Exactly and only the lines below from the one containing "middle mcp: (548, 634)" down to the one containing "middle mcp: (308, 409)" are wanted, both included; please exclude every picture.

--- Data for this task Enclosed Below ---

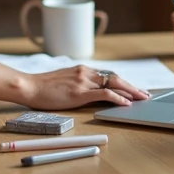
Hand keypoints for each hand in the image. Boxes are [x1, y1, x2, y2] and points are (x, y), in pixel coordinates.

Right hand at [22, 66, 150, 109]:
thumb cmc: (43, 87)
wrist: (29, 86)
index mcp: (82, 69)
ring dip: (130, 92)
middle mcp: (85, 72)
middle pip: (115, 78)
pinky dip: (118, 98)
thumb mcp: (64, 81)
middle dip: (132, 86)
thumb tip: (90, 92)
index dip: (123, 82)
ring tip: (141, 99)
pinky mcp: (80, 92)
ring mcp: (83, 81)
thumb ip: (78, 83)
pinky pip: (104, 94)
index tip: (133, 89)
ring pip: (113, 84)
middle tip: (144, 94)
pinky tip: (126, 103)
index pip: (108, 75)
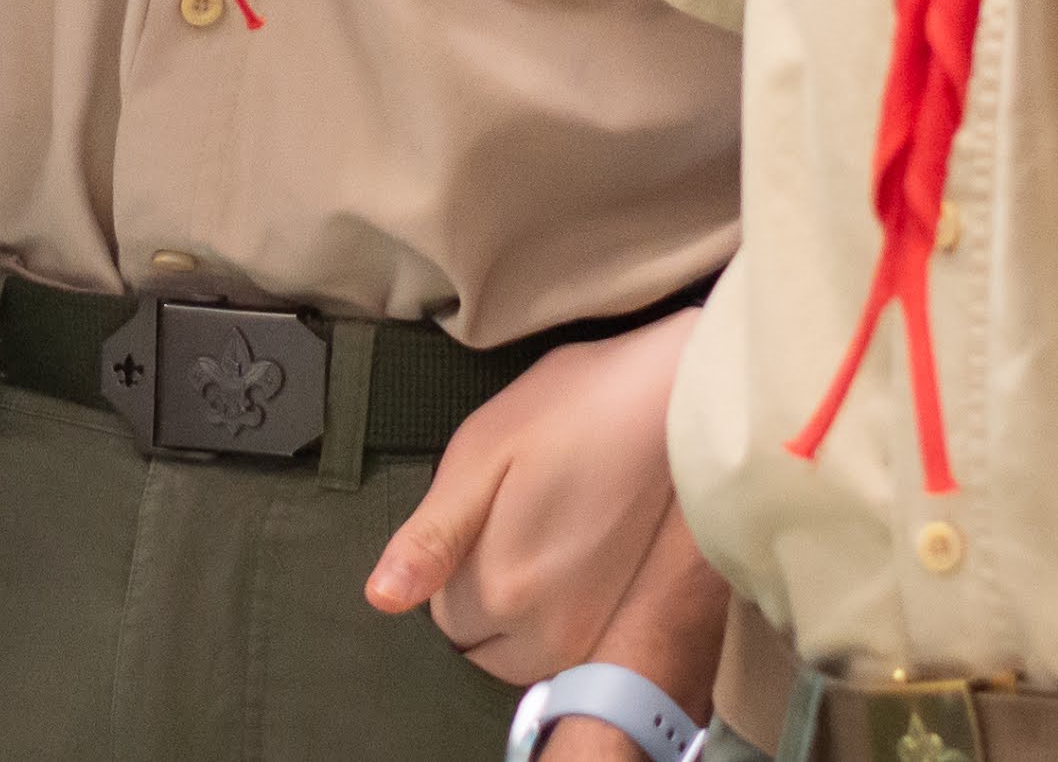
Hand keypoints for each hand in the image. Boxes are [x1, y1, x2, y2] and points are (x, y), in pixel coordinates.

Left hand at [365, 307, 707, 691]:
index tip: (479, 516)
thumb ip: (432, 535)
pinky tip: (573, 566)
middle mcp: (548, 634)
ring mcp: (595, 637)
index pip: (441, 616)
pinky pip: (568, 655)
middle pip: (482, 645)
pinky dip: (558, 624)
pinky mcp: (631, 627)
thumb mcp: (483, 451)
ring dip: (517, 619)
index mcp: (501, 588)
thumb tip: (380, 599)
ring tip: (541, 541)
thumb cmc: (574, 408)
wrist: (677, 400)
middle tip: (510, 523)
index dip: (449, 566)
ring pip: (524, 658)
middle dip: (479, 600)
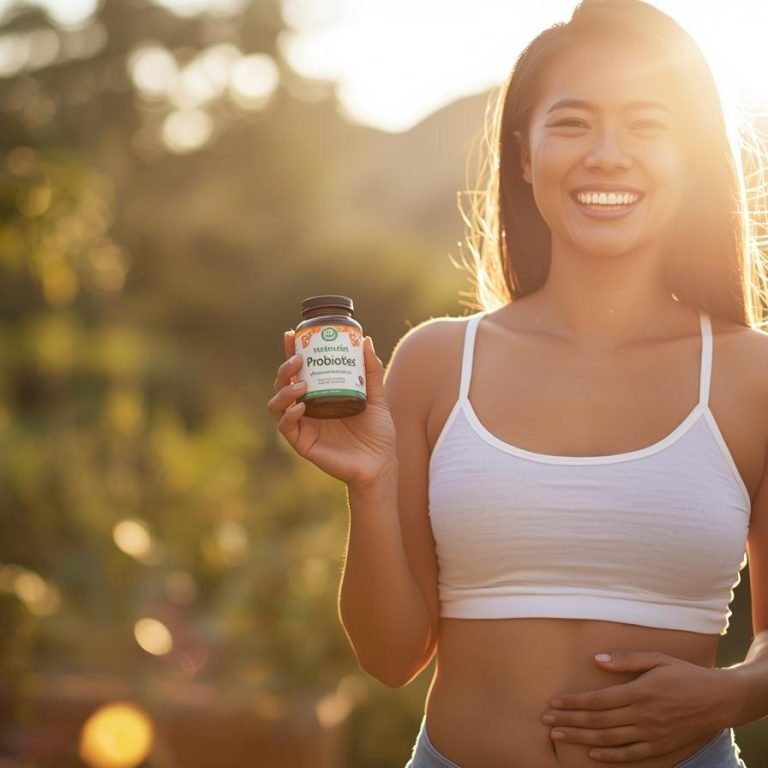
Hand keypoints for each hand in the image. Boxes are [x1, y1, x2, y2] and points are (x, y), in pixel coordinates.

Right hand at [266, 330, 396, 489]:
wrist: (381, 464)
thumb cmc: (378, 433)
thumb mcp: (377, 397)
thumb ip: (370, 371)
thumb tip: (366, 341)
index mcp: (320, 395)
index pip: (300, 371)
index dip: (291, 352)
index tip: (291, 335)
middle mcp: (308, 409)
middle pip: (283, 384)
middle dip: (285, 368)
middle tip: (297, 359)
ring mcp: (304, 426)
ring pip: (277, 405)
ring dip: (283, 391)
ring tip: (301, 384)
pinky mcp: (303, 443)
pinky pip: (286, 427)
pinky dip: (289, 415)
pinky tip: (301, 407)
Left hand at [541, 651, 730, 762]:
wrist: (718, 699)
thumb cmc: (684, 674)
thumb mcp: (656, 659)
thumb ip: (625, 660)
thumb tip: (597, 659)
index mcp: (639, 692)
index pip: (598, 700)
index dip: (573, 703)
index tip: (554, 703)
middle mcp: (642, 716)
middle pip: (598, 721)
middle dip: (569, 721)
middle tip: (546, 722)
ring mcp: (651, 734)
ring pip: (609, 739)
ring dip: (581, 738)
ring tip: (559, 736)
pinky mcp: (660, 746)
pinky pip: (631, 755)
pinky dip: (610, 757)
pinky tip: (592, 755)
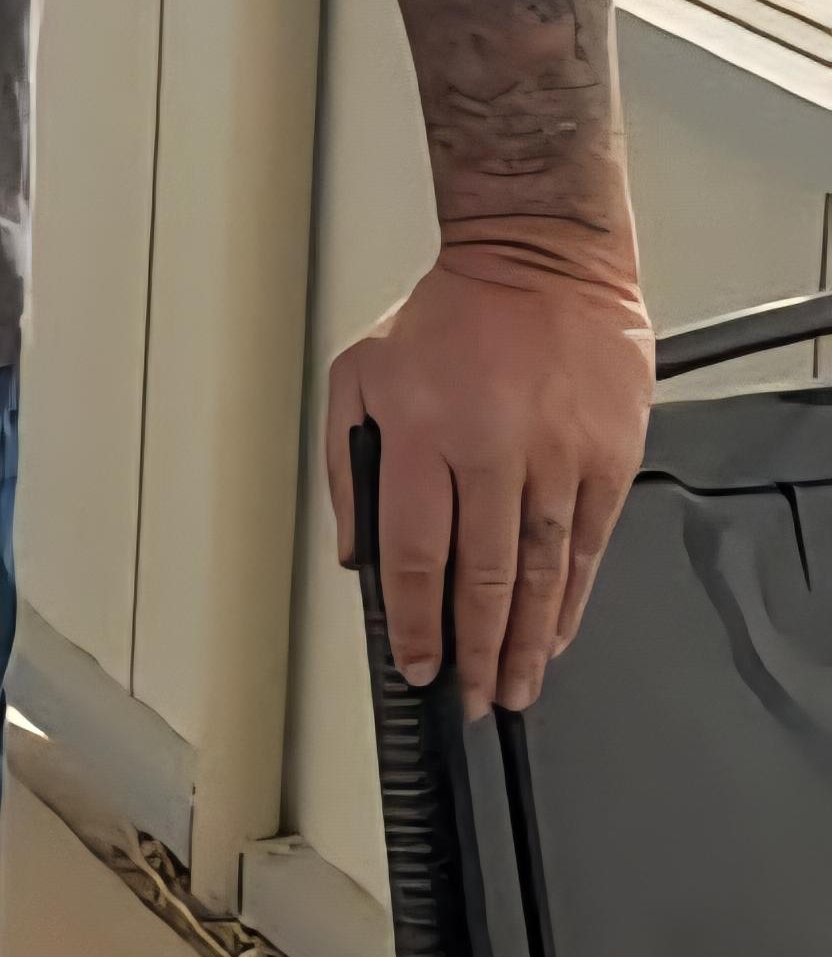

--- End of Enclosed Data for this task ---

**Answer for this exercise:**
middle mcp: (548, 634)
ring mcp: (595, 637)
index pip: (441, 616)
pinky pip: (568, 655)
middle pip: (482, 645)
pinky dip: (558, 624)
pinky mcp: (631, 627)
thumb mcp: (483, 451)
ring dip: (517, 619)
index mcp: (501, 588)
thumb tip: (380, 599)
ring tip: (541, 541)
thumb cmc: (574, 408)
wrist: (677, 400)
middle tip: (510, 523)
index dip: (449, 566)
ring pip: (524, 658)
middle dip: (479, 600)
Hand keypoints for each hand in the image. Boxes are [x1, y1, x2, y2] and points are (x, y), in pixel coordinates.

Right hand at [266, 330, 396, 489]:
wrist: (381, 464)
thumb cmc: (378, 433)
thumb mcp: (377, 397)
thumb ip: (370, 371)
thumb tip: (366, 341)
index mcp: (320, 395)
index pip: (300, 371)
index dip: (291, 352)
index tip: (291, 335)
middle mcp: (308, 409)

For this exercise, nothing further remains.